Top of Data for processing

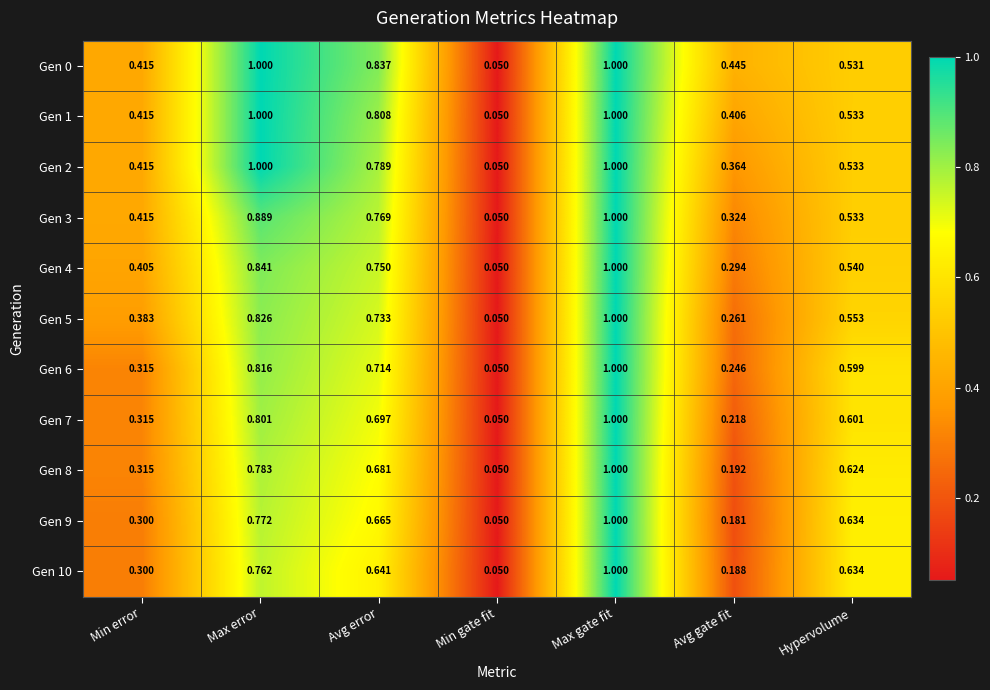

List the labels in order of Gen 7 value, smallest first.

Min gate fit, Avg gate fit, Min error, Hypervolume, Avg error, Max error, Max gate fit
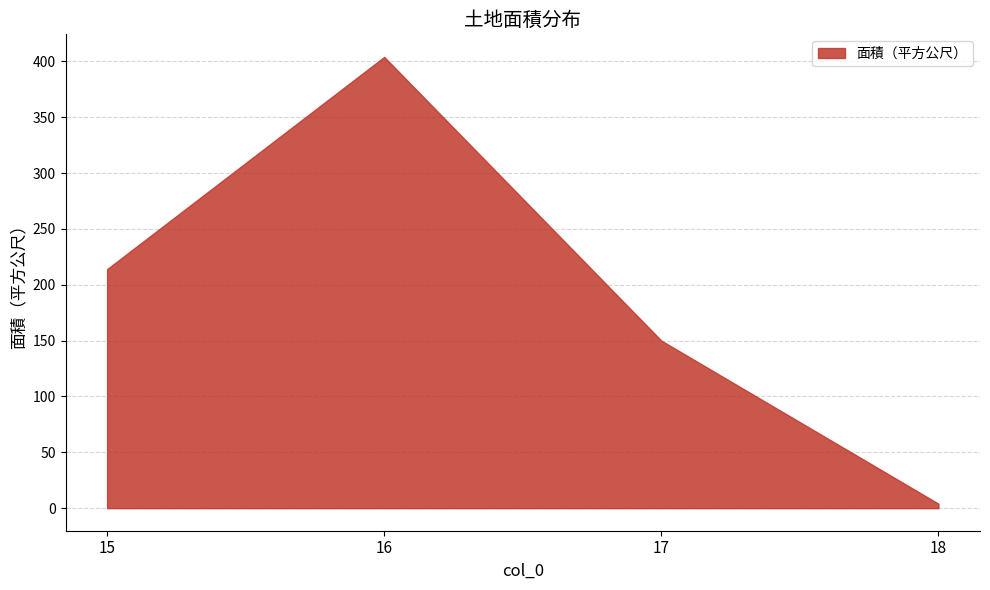

What is the value of the 4th point from the left?

4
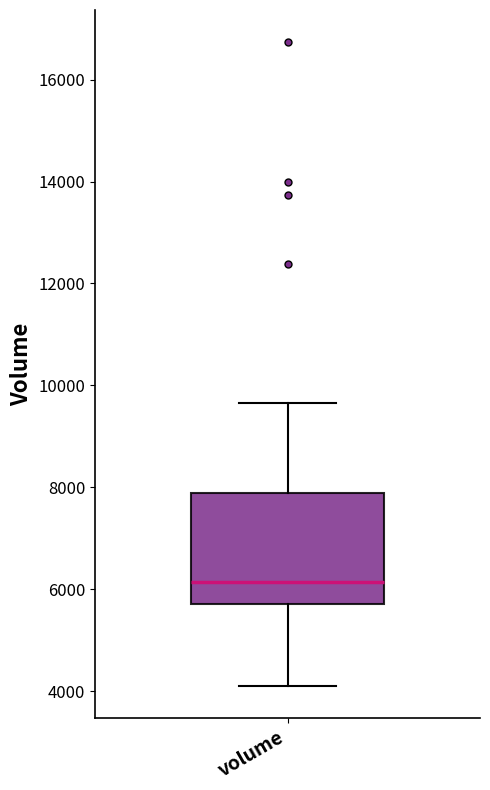

Transcribe this box plot: give where the median line is, the range the box spans, and where the two whiskers end, as read against the y-axis. The values are not printed on the chart, so give them approximately, as read against the axis.

median 6200, box 5800 to 8000, whiskers 4200 to 9600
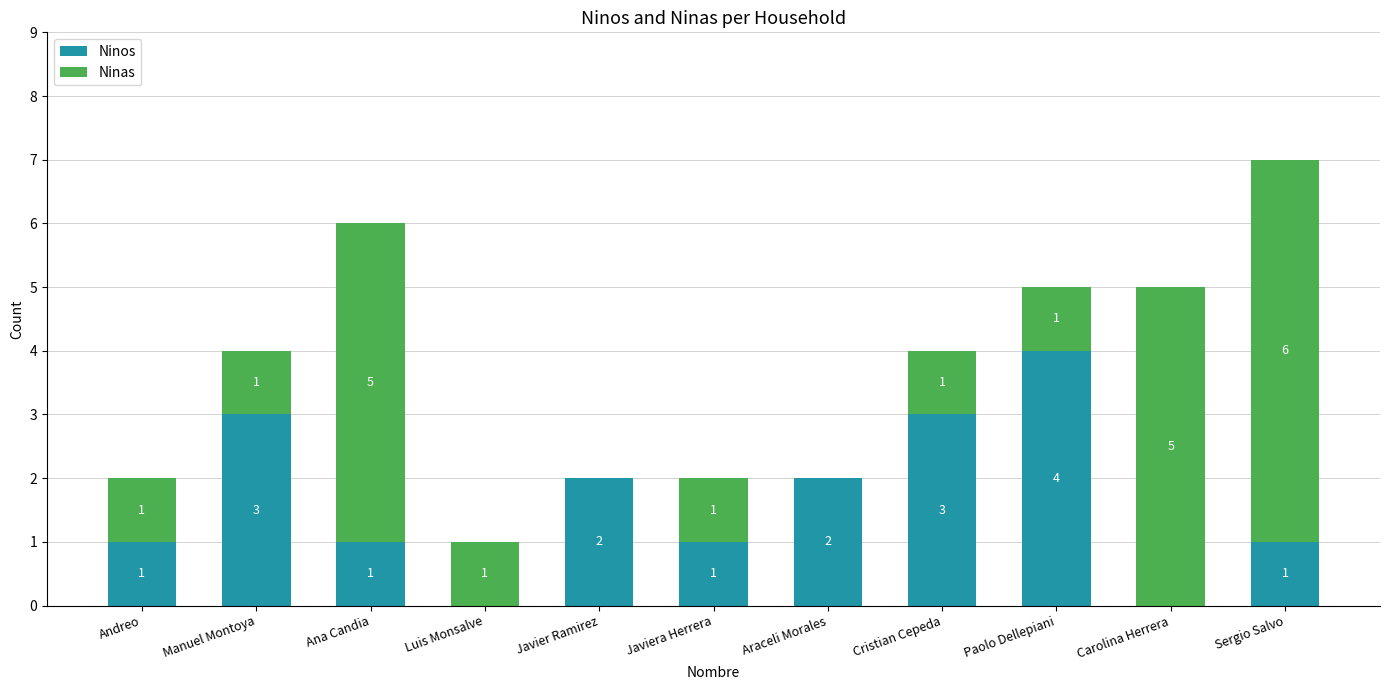

What is the total value across all series at Carolina Herrera?

5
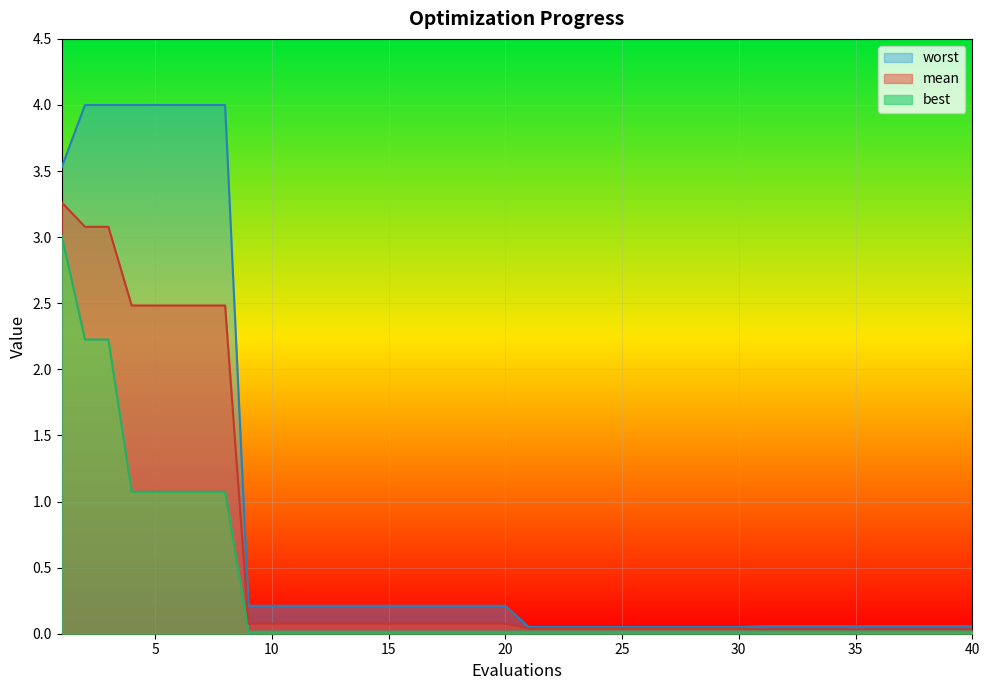

Which category has the lowest value across all series?

9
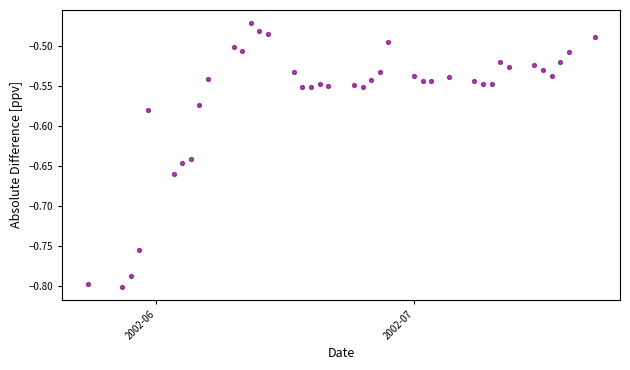

What is the range of Y values (max minus min)?

0.3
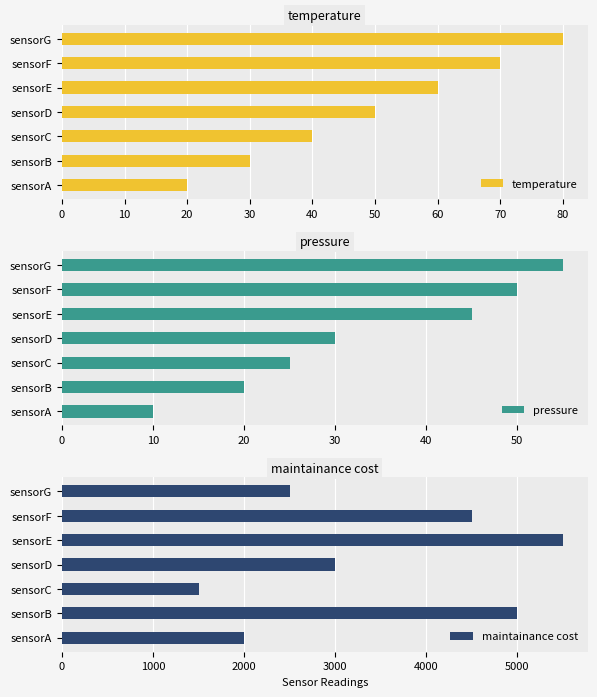

Reading right to left, list all the values displayed in this chart.

temperature: 80	70	60	50	40	30	20
pressure: 55	50	45	30	25	20	10
maintainance cost: 2500	4500	5500	3000	1500	5000	2000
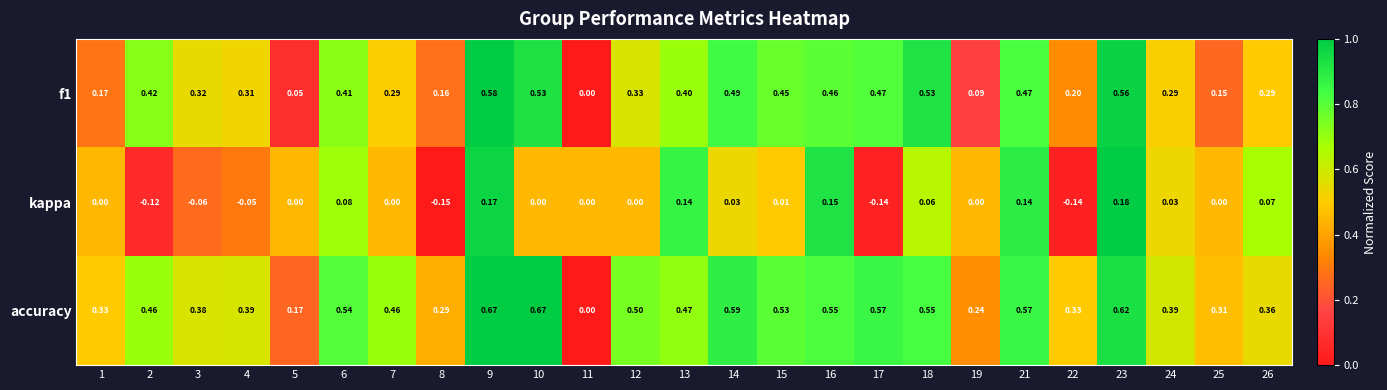

List the series in order of their peak value, lowest first.

kappa, f1, accuracy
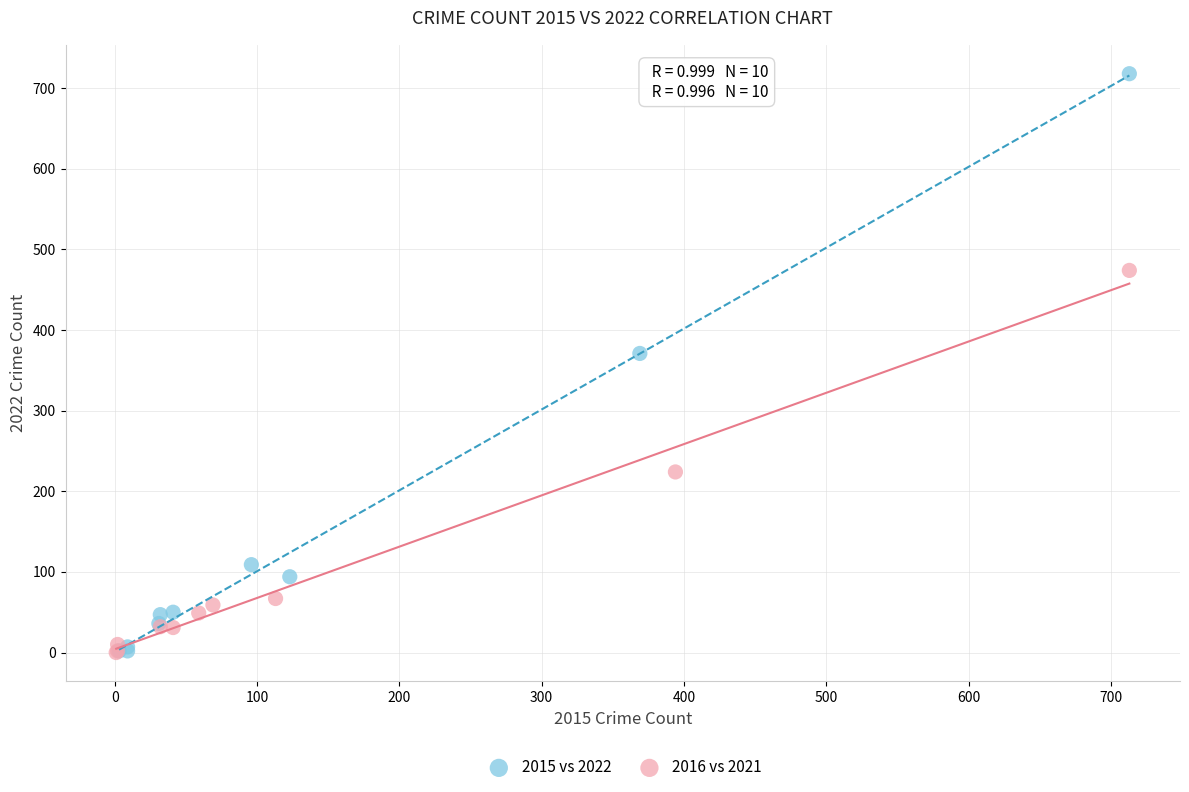

Which series has the largest Y range (max minus min)?

2015 vs 2022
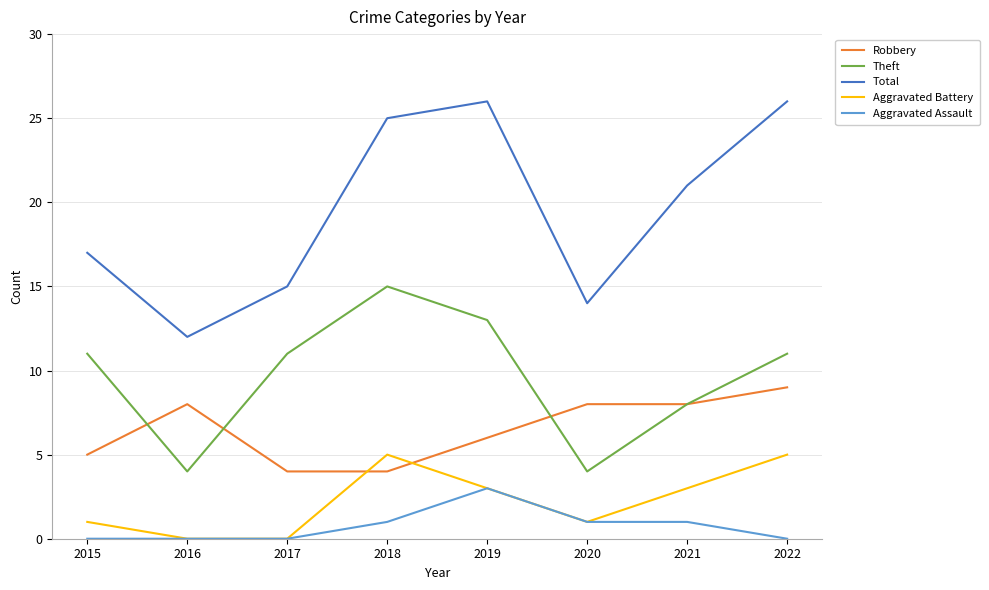

Rank the series by their maximum value, from highest to lowest.

Total, Theft, Robbery, Aggravated Battery, Aggravated Assault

Bottom of Data for processing

— Problem requirements —
State how many lines in the records above contain the word "first", treating uppercase and lowercase as different, and reply with only the number.

— Finished task —
2